# Guinea Pigs



## charleen (Apr 26, 2009)

We have two wonderful piggies and it looks that it may be Mr. Oreo and Mrs. KitKat NOT Mrs. for both! So if there are babies is anyone out there interested in a cute fluff ball? I think they are great pets...
Will update and let you all know.


----------



## MaidenScotland (Jun 6, 2009)

I love guinea pigs and they do make great pets.. perhaps you should give them their Sunday name and call them Cavy so that Muslims can share in this great pet.


maiden


----------



## charleen (Apr 26, 2009)

whatever you call them doesn't matter. I have them and might have more soon. If anyone is interested let me know. I will know soon enough if there are babies. Honestly I don't know what a "Sunday" name is and I think guinea pig is fine. Anyone can enjoy a guinea pig no matter what they believe.....


----------



## Lanason (Sep 1, 2009)

:eyebrows::eyebrows: but you couldn't eat a whole one :eyebrows::eyebrows:


----------



## aykalam (Apr 12, 2010)

Lanason said:


> :eyebrows::eyebrows: but you couldn't eat a whole one :eyebrows::eyebrows:


are sure? just do a wikipedia search on "guinea pig" for some exotic recipes


----------



## MaidenScotland (Jun 6, 2009)

charleen said:


> whatever you call them doesn't matter. I have them and might have more soon. If anyone is interested let me know. I will know soon enough if there are babies. Honestly I don't know what a "Sunday" name is and I think guinea pig is fine. Anyone can enjoy a guinea pig no matter what they believe.....




Of course they can


----------



## alexvw (Mar 10, 2012)

Leaning very far out the window, cos I would have to convince hubby, but I think I would take two cute ones ;-)


----------



## charleen (Apr 26, 2009)

will let you all know when I know!!
(by the way their are recipes for dog but that doesn't mean its a good idea!! )


----------



## MaidenScotland (Jun 6, 2009)

charleen said:


> will let you all know when I know!!
> (by the way their are recipes for dog but that doesn't mean its a good idea!! )

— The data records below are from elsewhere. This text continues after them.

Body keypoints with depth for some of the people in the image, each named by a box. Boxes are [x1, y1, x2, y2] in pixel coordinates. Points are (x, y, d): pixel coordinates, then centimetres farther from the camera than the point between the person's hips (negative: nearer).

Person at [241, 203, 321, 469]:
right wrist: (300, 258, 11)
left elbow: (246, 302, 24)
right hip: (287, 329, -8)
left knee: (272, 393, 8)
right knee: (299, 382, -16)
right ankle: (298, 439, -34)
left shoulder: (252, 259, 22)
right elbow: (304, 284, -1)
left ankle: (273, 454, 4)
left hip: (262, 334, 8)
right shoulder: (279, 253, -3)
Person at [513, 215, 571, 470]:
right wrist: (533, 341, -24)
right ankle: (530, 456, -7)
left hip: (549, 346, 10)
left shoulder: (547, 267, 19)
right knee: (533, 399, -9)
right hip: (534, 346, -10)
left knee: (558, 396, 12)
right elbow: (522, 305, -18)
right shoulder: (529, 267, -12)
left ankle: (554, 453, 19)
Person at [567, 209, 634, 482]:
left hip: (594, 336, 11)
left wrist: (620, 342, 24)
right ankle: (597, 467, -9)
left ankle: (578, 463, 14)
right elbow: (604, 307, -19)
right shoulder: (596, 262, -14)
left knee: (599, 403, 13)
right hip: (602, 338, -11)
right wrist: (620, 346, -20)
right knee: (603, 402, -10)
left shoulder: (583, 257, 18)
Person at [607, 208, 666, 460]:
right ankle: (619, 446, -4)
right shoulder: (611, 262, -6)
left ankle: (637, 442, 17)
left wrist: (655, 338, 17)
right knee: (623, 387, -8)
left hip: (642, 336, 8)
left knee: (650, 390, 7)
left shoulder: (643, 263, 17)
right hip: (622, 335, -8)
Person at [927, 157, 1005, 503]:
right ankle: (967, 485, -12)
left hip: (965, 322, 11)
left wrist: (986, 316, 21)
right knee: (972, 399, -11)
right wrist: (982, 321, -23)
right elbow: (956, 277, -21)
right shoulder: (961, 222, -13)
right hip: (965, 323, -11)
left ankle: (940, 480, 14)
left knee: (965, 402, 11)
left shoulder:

but guinea pigs are eaten in south america..


----------



## evalayna (Mar 14, 2014)

Hi Charleen and Others,

I have seen that you own guineapigs here in Cairo, please let me know if you have more because I would like to buy a young one or a couple maybe.

Please send me private message or reply here, or maybe we can contact via facebook!

Regards,
Eva


----------